● **Problem description**
Please copy the data word for word, starting at the line that contains "martes. Estos dementes" and ending with the last line of the data, both included. Leave the pictures out of your copy.

● **Material for this task**
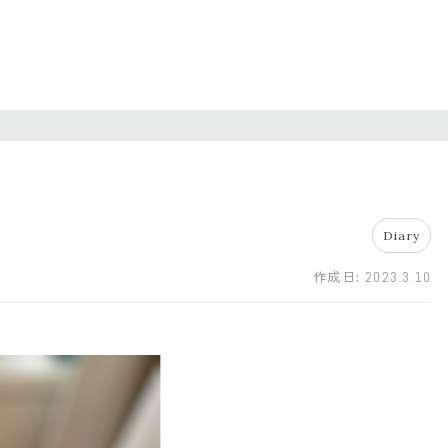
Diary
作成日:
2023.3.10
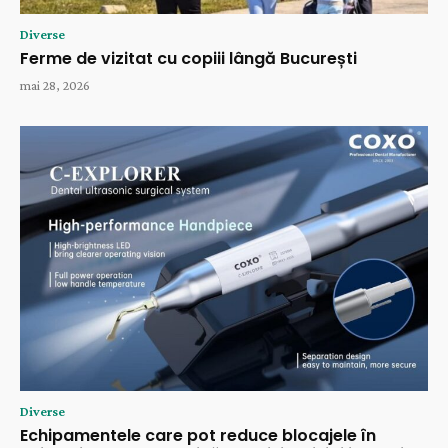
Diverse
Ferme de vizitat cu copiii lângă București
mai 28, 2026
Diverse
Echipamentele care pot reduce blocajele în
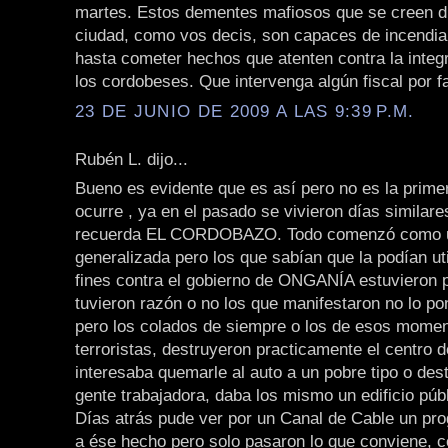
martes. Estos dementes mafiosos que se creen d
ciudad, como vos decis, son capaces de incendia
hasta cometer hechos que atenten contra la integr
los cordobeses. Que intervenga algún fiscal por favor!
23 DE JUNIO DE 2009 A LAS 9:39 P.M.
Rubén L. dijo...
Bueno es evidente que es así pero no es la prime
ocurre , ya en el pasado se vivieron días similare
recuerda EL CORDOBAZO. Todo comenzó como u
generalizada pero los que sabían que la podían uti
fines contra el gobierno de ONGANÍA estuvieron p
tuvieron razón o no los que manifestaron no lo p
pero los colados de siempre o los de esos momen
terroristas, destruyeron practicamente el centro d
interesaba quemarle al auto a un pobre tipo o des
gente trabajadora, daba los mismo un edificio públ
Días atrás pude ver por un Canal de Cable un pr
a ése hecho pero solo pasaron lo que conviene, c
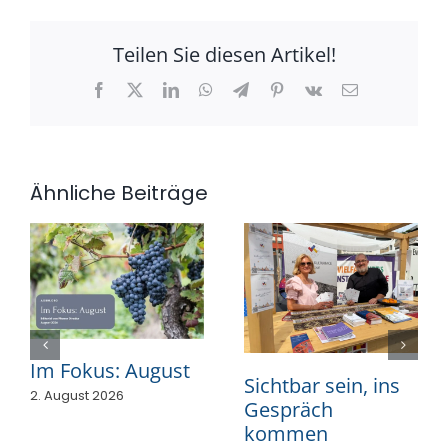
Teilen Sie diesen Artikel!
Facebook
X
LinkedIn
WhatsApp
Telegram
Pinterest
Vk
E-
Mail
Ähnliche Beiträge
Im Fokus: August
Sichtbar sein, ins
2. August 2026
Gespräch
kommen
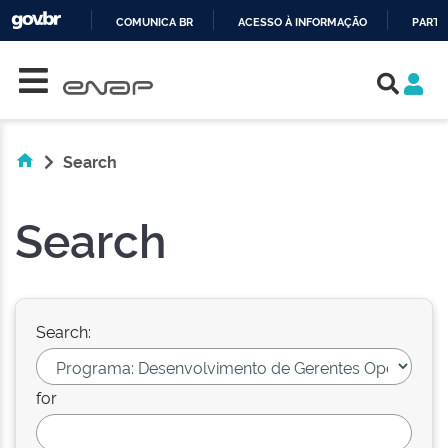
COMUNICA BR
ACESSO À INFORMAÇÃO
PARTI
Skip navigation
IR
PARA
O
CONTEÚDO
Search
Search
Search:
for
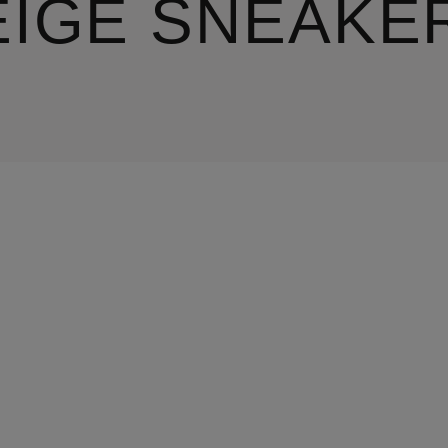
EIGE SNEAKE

● **Answer to this task**
martes. Estos dementes mafiosos que se creen d
ciudad, como vos decis, son capaces de incendia
hasta cometer hechos que atenten contra la integr
los cordobeses. Que intervenga algún fiscal por favor!
23 DE JUNIO DE 2009 A LAS 9:39 P.M.
Rubén L. dijo...
Bueno es evidente que es así pero no es la prime
ocurre , ya en el pasado se vivieron días similare
recuerda EL CORDOBAZO. Todo comenzó como u
generalizada pero los que sabían que la podían uti
fines contra el gobierno de ONGANÍA estuvieron p
tuvieron razón o no los que manifestaron no lo p
pero los colados de siempre o los de esos momen
terroristas, destruyeron practicamente el centro d
interesaba quemarle al auto a un pobre tipo o des
gente trabajadora, daba los mismo un edificio públ
Días atrás pude ver por un Canal de Cable un pr
a ése hecho pero solo pasaron lo que conviene, c
Teilen Sie diesen Artikel!
Facebook
X
LinkedIn
WhatsApp
Telegram
Pinterest
Vk
E-
Mail
Ähnliche Beiträge
Im Fokus: August
Sichtbar sein, ins
2. August 2026
Gespräch
kommen
COMUNICA BR
ACESSO À INFORMAÇÃO
PARTI
Skip navigation
IR
PARA
O
CONTEÚDO
Search
Search
Search:
for
EIGE SNEAKE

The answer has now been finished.